Swapping toxic social media for running, stamp collecting, volunteering

David McDonald* suffered a social media pile-on once. He disagreed with someone online about a topic he thought was innocuous. But it triggered a huge reaction that overwhelmed him.

“I probably should have just kept my mouth shut,” he says. “I got this sense of this massive wave just crashing on me, and it invaded every aspect of my life. I couldn't get away from it.”

“It was the most awful experience. I learned my lesson very clearly. And that is to steer clear of social media.”

At the time he underwent his public shaming, McDonald was suffering from a chronic illness causing poor mental health, for which he struggled to get medical care. He decided the best thing he could do was get fitter. So he started walking a 2km circuit around the neighbourhood, and when that got easy, he began trotting. Now, he runs, and finds it “an incredibly therapeutic pastime”.

Walking in nature is generally more therapeutic than social media.

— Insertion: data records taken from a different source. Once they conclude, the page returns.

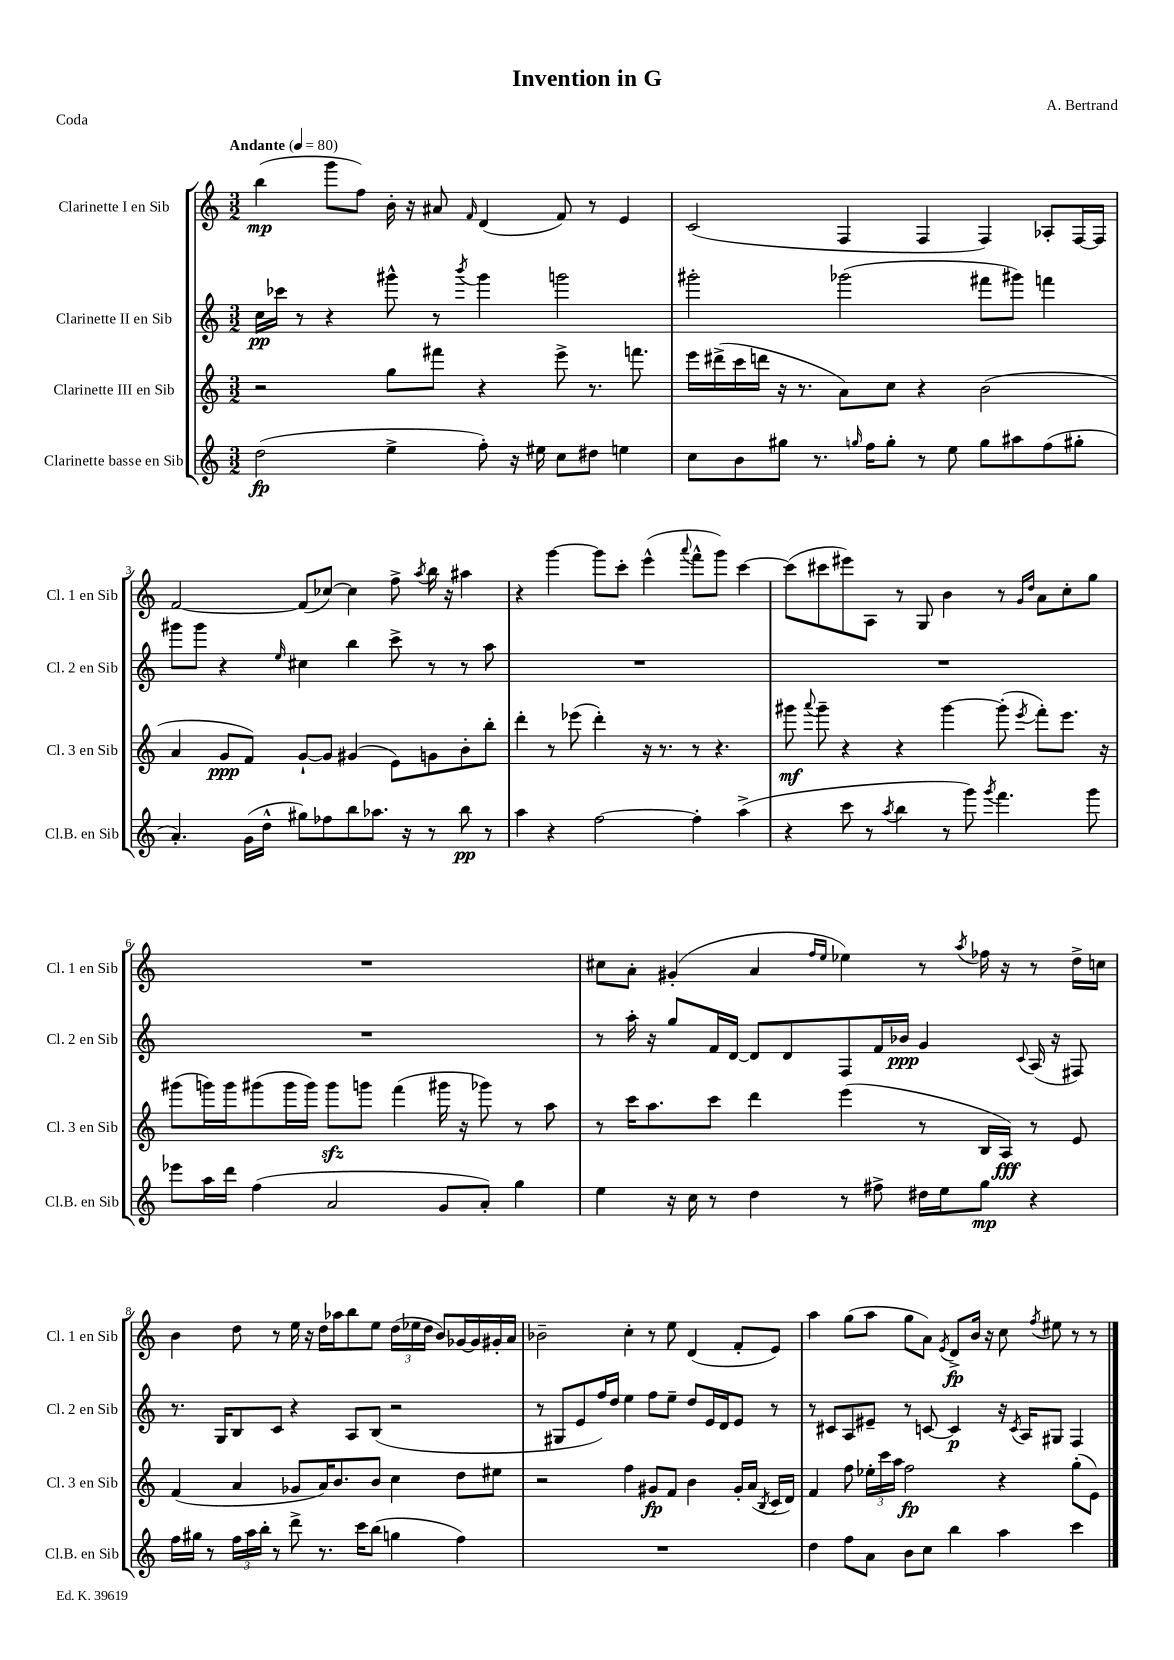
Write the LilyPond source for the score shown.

\header { title = "Invention in G" composer = "A. Bertrand" piece = "Coda" }
<<
\new StaffGroup <<
\new Staff = "s0" \with { instrumentName = "Clarinette I en Sib" shortInstrumentName = "Cl. 1 en Sib" } {
    \clef treble \key c \major \numericTimeSignature \time 3/2 \tempo "Andante" 4 = 80
    \autoBeamOff b''4\mp( g'''8[ f''8]) b'16-. r16 ais'8 \grace { f'16 } d'4( f'8) r8 e'4 |
    c'2( f4 f4 f4) aes8[-. f16~ f16] |
    f'2~ f'8[( ces''8]~) ces''4 f''8-> \acciaccatura { a''8 } b''16 r16 ais''4 |
    r4 g'''4~ g'''8[ c'''8]-. e'''4-^( \appoggiatura { a'''8 } f'''8[-^ g'''8]) c'''4~ |
    c'''8[( cis'''8 eis'''8) a8] r8 g8 b'4 r8 \grace { g'16[ d''16] } a'8[ c''8-. g''8] |
    R1. |
    cis''8[ a'8]-. gis'4-.( a'4 \grace { f''16[ e''16] } ees''4) r8 \acciaccatura { a''8 } fes''16 r16 r8 d''16[-> c''16] |
    b'4 d''8 r8 e''16 r16 d''16[ aes''16 b''8 e''8] \tuplet 3/2 { d''16[( ees''16 d''16] } b'8[) ges'16~ ges'16 gis'16-. a'16] |
    bes'2-- c''4-. r8 e''8 d'4( f'8[-. e'8]) |
    a''4 g''8[( a''8] g''8[ a'8]) \acciaccatura { e'8 } d'8[->\fp b'16] r16 c''8 \acciaccatura { f''8 } eis''8 r8 r8 \bar "|." |
}
\new Staff = "s1" \with { instrumentName = "Clarinette II en Sib" shortInstrumentName = "Cl. 2 en Sib" } {
    \clef treble \key c \major \numericTimeSignature \time 3/2
    \autoBeamOff c''16[\pp ces'''16] r8 r4 gis'''8-^ r8 \acciaccatura { b'''8 } gis'''4 g'''2 |
    gis'''2-. ges'''2( fis'''8[ gis'''8]) f'''4 |
    gis'''8[ gis'''8] r4 \grace { e''16 } cis''4 b''4 c'''8-> r8 r8 a''8 |
    R1. |
    R1. |
    R1. |
    r8 a''16-. r16 g''8[ f'16 d'16]~ d'8[ d'8 f8 f'16 bes'16]\ppp g'4 \appoggiatura { c'8 } a16( r16 fis8) |
    r8. g16[ b8 c'8] r4 a8[ b8]( r2 |
    r8 gis8[ e'8 f''16) d''16] e''4 f''8[ e''8]-- d''8[ e'16 d'16 e'8] r8 |
    r8 cis'8[ a8 eis'8]-- r8 c'8~ c'4\p r16 \acciaccatura { c'8 } a16[ gis8] f4 \bar "|." |
}
\new Staff = "s2" \with { instrumentName = "Clarinette III en Sib" shortInstrumentName = "Cl. 3 en Sib" } {
    \clef treble \key c \major \numericTimeSignature \time 3/2
    \autoBeamOff r2 g''8[ fis'''8] r4 e'''8-> r8. f'''8. |
    e'''16[ dis'''16->( c'''16 d'''16] r16 r8. a'8[) c''8] r4 b'2( |
    a'4 g'8[\ppp f'8]) g'8[~-! g'8] gis'4( e'8[) g'8 b'8-. b''8]-. |
    d'''4-. r8 ees'''8( d'''4-.) r16 r8. r8 r4. |
    gis'''8\mf \appoggiatura { a'''8 } gis'''8-- r4 r4 gis'''4~ gis'''8-.( \acciaccatura { e'''8 } f'''8[-.) e'''8.] r16 |
    gis'''8[( g'''16) g'''16 gis'''8( gis'''16 gis'''16]) gis'''8[\sfz g'''8] f'''4( gis'''16 r16 ges'''8) r8 a''8 |
    r8 c'''16[ a''8. c'''8] d'''4 e'''4( r8 b16[ a16]\fff) r8 e'8 |
    f'4( a'4 ges'8[ a'16) b'8. b'8] c''4 d''8[ eis''8] |
    r2 f''4 gis'8[\fp f'8] b'4 gis'16[-. a'16]( \acciaccatura { b8 } c'16[ d'16]) |
    f'4 f''8 \tuplet 3/2 { ees''16[-. c'''16 a''16] } f''2\fp r4 g''8[-.( e'8]) \bar "|." |
}
\new Staff = "s3" \with { instrumentName = "Clarinette basse en Sib" shortInstrumentName = "Cl.B. en Sib" } {
    \clef treble \key c \major \numericTimeSignature \time 3/2
    \autoBeamOff d''2\fp( e''4-> f''8-.) r16 eis''16 c''8[ dis''8] e''4 |
    c''8[ b'8 gis''8] r8. \grace { g''16 } f''16[ g''8]-. r8 e''8 g''8[ ais''8 f''8( gis''8]-. |
    a'4.-.) g'16[( d''16]-^ gis''8[) fes''8 b''8 aes''8.] r16 r8 b''8\pp r8 |
    a''4 r4 f''2~ f''4-. a''4->( |
    r4 c'''8 r8 \acciaccatura { a''8 } b''4 r8 g'''8) \acciaccatura { g'''8 } f'''4. g'''8 |
    ees'''8[ a''16 d'''16] f''4( a'2 g'8[ a'8]-.) g''4 |
    e''4 r16 c''16 r8 d''4 r8 fis''8-> dis''16[ e''16 g''8]\mp r4 |
    f''16[ gis''16] r8 \tuplet 3/2 { f''16[ a''16 b''16]-. } r8 d'''8-> r8. c'''16[ b''8]( g''4 f''4) |
    R1. |
    d''4 f''8[ a'8] b'8[ c''8] b''4 a''4 c'''4 \bar "|." |
}
>>
>>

“I don't even listen to the radio or podcasts,” he says. “I just enjoy being alive. I enjoy listening to the birds. You see people out and about and getting on with their lives. It gives you time to reflect and think about not only your day, but where you might be headed or any issues of the day that might be going on. It gives you a bit of an adrenaline rush.

“It’s just been just this huge, huge win. I'm no longer mired in that oppressive cape of ‘Things are just really quite shit at the moment’. I find the positivity leaks into many other aspects of my life as well.”

McDonald is also now a passionate stamp collector, and instead of contributing to the world by posting his opinions online, he volunteers his time to help a local community group.

“I get to meet people and contribute to something that's greater than myself,” he says. “I'm not trying to gain power or prestige. I’m not there for anything other than to help. And that's actually really nice.”